▸ **WHAT THE EXERCISE ASKS**
Find each line below where the word "MessageType" occurs, and copy it.

(THE DATA begins)

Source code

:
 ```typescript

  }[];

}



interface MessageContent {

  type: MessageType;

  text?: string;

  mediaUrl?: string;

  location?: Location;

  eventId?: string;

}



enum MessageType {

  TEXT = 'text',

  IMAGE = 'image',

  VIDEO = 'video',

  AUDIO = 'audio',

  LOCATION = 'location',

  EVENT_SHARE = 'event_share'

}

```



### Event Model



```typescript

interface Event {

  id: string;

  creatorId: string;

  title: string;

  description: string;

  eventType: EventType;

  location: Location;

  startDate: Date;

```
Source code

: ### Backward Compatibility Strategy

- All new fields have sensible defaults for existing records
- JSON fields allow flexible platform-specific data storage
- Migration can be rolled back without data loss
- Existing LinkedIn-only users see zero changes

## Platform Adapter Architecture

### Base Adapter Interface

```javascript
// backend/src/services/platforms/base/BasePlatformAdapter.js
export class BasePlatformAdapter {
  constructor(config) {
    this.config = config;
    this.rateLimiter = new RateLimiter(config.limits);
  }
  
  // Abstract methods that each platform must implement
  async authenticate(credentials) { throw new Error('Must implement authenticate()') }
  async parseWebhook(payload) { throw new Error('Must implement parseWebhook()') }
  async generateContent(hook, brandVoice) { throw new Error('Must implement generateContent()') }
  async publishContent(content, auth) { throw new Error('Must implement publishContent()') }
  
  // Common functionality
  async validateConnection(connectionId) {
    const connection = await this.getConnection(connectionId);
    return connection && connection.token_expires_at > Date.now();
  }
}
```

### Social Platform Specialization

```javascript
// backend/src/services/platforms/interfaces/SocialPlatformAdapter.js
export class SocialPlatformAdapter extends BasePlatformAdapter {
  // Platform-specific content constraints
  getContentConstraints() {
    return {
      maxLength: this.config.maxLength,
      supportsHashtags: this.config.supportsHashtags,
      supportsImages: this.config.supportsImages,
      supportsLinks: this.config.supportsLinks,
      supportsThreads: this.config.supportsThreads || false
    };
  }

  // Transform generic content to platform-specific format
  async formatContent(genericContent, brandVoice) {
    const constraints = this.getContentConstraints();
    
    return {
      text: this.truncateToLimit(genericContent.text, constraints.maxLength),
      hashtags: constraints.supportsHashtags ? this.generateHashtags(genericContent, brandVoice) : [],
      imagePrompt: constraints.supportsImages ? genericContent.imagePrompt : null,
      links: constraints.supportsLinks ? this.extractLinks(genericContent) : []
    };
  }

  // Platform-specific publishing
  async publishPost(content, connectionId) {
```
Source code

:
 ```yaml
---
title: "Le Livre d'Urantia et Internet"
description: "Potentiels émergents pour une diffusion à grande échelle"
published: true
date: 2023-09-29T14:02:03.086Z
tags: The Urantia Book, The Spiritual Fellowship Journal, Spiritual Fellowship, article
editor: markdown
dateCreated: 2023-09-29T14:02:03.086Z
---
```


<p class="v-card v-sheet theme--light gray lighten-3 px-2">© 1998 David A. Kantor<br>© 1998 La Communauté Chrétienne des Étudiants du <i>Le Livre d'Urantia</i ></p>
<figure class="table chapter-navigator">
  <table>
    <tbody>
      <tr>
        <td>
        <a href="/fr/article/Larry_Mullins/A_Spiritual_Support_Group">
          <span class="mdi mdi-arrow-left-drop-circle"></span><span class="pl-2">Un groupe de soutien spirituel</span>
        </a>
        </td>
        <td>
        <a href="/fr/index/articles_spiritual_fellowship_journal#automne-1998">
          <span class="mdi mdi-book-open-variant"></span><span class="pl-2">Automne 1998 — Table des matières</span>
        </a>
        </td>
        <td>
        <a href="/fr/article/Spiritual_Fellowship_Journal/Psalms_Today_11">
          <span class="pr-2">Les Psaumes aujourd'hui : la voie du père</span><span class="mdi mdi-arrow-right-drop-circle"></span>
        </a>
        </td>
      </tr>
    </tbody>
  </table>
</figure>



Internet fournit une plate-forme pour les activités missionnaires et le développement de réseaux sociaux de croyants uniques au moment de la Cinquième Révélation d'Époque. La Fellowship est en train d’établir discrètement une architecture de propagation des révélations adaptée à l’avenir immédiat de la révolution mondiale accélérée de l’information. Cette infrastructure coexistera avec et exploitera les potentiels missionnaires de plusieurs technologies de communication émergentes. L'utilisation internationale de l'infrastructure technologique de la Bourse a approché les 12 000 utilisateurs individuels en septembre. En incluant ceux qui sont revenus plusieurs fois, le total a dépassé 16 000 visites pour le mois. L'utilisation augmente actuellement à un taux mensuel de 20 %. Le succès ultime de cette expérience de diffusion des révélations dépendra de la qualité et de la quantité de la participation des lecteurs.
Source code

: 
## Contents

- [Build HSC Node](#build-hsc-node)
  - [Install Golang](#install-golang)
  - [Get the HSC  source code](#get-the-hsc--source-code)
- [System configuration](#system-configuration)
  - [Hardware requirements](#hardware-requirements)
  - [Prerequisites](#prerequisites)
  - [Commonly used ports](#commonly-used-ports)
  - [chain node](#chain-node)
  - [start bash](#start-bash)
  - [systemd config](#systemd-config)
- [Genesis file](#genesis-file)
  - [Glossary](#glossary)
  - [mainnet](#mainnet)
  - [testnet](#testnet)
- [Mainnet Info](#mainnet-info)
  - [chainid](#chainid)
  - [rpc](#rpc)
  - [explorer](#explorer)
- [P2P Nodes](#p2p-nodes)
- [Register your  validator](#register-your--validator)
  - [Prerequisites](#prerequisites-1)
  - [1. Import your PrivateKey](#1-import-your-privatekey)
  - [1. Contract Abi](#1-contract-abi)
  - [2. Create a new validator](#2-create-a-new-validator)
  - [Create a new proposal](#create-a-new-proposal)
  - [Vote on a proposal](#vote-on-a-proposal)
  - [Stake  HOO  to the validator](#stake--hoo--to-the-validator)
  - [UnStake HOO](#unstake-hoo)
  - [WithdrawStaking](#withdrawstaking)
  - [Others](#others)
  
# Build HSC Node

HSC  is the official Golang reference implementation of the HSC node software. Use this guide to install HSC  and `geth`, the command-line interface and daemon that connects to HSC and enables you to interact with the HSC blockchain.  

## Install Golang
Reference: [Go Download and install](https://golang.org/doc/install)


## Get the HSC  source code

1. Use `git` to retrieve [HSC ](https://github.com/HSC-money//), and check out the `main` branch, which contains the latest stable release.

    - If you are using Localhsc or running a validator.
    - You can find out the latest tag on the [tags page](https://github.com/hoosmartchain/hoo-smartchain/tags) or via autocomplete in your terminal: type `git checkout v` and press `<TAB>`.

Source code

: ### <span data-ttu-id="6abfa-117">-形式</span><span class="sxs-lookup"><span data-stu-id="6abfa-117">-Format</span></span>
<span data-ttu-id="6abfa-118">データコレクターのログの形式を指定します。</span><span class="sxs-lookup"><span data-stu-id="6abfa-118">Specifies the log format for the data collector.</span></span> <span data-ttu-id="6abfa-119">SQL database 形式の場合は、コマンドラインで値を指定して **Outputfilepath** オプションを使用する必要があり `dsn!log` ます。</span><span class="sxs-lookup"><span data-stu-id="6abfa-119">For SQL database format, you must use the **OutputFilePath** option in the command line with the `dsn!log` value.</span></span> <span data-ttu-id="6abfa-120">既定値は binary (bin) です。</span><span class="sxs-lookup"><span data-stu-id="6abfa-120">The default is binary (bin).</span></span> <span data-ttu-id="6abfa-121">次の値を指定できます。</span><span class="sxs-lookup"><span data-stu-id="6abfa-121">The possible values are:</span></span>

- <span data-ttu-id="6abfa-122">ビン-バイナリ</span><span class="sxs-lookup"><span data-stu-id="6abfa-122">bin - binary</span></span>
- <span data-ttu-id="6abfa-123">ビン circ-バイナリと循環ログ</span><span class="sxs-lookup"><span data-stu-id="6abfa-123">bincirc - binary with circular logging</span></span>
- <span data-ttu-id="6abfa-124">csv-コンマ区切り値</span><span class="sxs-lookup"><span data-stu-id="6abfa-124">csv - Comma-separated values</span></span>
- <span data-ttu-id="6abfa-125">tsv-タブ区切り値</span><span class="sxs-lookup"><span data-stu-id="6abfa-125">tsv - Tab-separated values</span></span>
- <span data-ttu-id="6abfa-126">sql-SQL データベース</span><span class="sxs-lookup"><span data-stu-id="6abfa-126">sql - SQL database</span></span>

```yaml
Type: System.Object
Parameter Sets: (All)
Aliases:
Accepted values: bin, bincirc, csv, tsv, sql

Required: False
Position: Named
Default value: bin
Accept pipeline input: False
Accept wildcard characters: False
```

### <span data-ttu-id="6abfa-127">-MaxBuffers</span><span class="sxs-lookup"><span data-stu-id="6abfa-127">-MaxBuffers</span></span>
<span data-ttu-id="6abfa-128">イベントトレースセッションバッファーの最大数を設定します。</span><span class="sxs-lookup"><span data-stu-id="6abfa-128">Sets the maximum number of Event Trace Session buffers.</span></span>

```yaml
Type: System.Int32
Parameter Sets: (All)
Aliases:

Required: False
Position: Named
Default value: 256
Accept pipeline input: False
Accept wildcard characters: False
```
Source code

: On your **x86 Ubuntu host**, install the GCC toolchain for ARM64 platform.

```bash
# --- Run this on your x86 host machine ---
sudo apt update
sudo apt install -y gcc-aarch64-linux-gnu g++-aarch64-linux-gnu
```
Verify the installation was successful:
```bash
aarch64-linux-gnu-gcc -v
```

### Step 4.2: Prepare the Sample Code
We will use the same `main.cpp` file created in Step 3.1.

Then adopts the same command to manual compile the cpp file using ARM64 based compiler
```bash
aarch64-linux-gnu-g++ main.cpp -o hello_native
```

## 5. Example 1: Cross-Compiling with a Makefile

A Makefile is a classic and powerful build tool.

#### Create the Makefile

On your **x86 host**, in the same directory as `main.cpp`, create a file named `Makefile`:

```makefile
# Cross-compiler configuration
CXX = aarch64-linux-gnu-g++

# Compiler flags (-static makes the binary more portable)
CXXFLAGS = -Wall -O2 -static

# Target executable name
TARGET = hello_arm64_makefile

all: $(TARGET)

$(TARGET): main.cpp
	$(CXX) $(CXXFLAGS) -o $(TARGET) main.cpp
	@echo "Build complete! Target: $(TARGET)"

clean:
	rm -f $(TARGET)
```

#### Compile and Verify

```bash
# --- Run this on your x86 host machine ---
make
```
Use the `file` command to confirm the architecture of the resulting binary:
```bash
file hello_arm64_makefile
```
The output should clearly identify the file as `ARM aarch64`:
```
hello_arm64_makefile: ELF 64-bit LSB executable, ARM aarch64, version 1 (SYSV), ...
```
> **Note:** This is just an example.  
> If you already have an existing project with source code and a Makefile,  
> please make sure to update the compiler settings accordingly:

(THE DATA ends)

▸ **YOUR RESPONSE**
  type: MessageType;
enum MessageType {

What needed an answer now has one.